DETROIT: Pickup trucks may have led the charge, but strong sales of small cars in July showed demand for new vehicles is broad — and not slowing down.
Car sales grew in the first six months of this year, but not at the blistering pace of trucks and SUVs. Through June, full-size pickups were up 22.5 percent over the year before, while cars were up just 5 percent.
Last month, car sales took off. General Motors’ car sales jumped 24 percent. Sales of the Honda Civic small car were up 30 percent to 32,416, their best July in 13 years. Sales of the recently redesigned Ford Fiesta subcompact jumped 89 percent, while the Toyota Prius hybrid was up 40 percent.
Part of the small car surge was seasonal. Small cars always sell better in the summer and then taper off as winter approaches. But it’s also an indication of the high level of demand from regular consumers, not just the contractors and other small businesses that helped fuel the truck boom.
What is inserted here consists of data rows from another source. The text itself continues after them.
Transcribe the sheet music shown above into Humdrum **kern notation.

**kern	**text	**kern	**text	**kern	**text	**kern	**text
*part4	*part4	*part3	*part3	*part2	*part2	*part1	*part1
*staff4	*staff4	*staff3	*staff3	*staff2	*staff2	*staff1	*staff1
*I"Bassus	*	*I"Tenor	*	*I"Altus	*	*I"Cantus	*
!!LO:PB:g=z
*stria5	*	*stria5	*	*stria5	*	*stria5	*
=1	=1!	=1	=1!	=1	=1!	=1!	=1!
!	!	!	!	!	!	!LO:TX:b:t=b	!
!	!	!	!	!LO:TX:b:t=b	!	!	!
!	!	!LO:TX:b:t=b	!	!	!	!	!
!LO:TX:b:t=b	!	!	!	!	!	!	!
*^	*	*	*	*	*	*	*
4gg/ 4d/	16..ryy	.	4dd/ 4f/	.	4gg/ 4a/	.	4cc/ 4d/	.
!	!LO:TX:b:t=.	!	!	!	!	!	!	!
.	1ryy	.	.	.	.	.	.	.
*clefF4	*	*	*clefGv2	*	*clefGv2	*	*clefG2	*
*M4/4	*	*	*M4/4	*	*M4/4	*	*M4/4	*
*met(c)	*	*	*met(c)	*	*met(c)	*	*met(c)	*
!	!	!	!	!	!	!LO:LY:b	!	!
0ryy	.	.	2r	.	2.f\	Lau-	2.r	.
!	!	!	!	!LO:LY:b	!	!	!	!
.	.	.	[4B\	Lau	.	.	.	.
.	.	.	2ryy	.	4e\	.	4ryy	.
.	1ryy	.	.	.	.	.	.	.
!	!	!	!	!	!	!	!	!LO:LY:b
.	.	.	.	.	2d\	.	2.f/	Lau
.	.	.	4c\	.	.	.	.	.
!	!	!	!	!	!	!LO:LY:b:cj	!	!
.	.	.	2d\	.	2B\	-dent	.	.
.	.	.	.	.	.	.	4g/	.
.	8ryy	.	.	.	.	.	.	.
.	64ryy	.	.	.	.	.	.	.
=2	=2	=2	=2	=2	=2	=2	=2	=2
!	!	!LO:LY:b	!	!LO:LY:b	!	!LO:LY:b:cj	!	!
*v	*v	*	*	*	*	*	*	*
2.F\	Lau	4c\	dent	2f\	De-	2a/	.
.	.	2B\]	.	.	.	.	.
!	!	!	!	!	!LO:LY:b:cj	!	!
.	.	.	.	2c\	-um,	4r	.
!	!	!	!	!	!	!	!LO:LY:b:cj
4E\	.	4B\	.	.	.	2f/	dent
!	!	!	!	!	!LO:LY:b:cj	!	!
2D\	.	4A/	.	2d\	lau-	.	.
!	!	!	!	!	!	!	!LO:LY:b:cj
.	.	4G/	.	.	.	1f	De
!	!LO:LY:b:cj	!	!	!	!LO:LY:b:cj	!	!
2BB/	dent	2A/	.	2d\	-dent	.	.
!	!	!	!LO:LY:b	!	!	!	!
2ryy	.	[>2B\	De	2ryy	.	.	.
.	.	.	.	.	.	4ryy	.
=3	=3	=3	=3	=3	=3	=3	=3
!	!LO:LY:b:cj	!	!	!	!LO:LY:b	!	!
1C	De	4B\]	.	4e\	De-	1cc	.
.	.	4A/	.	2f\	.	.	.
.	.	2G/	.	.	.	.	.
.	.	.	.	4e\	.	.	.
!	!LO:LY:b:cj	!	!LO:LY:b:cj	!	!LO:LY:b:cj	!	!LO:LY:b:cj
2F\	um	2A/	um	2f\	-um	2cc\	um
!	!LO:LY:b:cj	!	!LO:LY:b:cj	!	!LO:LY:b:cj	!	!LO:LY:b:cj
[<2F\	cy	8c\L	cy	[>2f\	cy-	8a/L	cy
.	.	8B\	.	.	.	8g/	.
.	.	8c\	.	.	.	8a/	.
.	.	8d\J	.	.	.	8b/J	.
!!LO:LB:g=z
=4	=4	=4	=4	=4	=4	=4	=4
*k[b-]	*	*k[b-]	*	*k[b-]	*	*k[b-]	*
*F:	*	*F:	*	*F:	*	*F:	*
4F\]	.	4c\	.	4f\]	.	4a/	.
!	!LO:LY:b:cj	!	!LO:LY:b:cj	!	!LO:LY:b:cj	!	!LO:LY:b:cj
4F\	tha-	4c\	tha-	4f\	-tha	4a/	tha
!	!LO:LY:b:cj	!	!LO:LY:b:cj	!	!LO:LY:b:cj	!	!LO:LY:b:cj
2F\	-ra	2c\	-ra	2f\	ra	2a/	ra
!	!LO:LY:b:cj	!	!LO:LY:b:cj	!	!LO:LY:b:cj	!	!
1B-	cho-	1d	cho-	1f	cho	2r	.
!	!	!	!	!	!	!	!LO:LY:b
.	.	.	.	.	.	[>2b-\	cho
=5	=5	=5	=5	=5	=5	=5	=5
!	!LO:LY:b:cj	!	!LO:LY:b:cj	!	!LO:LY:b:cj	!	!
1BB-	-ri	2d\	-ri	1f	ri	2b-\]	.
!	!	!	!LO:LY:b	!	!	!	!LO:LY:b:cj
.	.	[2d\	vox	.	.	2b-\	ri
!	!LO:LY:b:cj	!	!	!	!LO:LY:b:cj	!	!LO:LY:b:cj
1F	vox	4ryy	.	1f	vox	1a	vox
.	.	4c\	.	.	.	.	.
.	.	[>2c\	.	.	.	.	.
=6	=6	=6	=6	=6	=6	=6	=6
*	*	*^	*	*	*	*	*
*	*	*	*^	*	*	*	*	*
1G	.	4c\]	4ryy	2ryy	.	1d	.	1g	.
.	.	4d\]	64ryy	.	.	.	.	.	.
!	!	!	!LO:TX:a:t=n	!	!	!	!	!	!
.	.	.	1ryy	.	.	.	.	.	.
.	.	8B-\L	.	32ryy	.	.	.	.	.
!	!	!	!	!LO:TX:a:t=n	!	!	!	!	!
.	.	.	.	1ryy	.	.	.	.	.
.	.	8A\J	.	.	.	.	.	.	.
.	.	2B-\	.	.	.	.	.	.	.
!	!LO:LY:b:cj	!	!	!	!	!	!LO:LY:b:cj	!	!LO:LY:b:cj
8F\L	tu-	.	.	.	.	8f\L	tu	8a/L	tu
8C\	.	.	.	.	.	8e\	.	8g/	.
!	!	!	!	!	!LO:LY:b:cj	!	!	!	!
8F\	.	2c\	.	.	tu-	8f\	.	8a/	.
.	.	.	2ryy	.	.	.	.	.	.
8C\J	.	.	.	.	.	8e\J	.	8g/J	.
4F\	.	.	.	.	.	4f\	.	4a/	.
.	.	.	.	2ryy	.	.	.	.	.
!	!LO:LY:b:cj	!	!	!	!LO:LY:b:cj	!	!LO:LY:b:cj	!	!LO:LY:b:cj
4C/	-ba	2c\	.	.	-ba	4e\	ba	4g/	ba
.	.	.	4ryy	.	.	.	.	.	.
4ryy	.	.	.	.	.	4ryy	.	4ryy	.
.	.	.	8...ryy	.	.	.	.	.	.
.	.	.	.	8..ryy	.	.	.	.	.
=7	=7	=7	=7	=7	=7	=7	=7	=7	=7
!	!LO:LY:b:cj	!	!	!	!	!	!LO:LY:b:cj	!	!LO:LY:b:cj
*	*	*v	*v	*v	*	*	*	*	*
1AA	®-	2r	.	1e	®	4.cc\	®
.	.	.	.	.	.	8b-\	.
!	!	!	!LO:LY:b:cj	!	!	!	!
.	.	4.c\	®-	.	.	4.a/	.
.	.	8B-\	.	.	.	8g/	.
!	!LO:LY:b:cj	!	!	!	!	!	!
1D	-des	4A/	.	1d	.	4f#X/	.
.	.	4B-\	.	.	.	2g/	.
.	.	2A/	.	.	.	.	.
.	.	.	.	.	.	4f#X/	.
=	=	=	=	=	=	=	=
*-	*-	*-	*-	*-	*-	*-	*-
GM, Ford, Chrysler, Toyota and Nissan all reported double-digit sales gains last month. Honda led the way with a 21 percent sales increase. Of major automakers, only Volkswagen had a down month. Its sales were off 3.3 percent as the top-selling Jetta compact faltered.
Industry sales rose 14 percent over last July to 1.3 million, according to Autodata Corp. On an annualized basis, the sales pace slowed slightly from June to 15.7 million. But that was still better than the annualized rate of 14 million from a year ago.
The industry’s numbers for July come a day after the U.S. government reported stronger than expected growth for the April-June quarter. The consulting firm LMC Automotive said the improving economy could push this year’s sales to around 16 million.
Sales last topped 16 million in 2007, just ahead of the recession. They bottomed out at a 30-year low of 10.4 million in 2009, and have been recovering ever since.
The average sale price of a vehicle last month held steady at just over $31,000, according to the car buying site TrueCar.com.
Sales details included:
• GM said its July U.S. sales rose 16 percent to 234,071. Sales of the Chevrolet Silverado and GMC Sierra pickups combined rose 46 percent. Roughly 15 percent of the trucks sold were the new versions, which went on sale in June. Sales of the Cruze small car from Lordstown jumped 70 percent.
• Ford sold 193,715 vehicles. Ford’s 11-percent increase was led by the F-Series pickup, with sales up 23 percent. Ford Fusion sedan sales dropped 12 percent as the company struggled to meet demand with its current production capacity. But Ford said more Fusions will be available this fall after it adds a shift to a Michigan plant.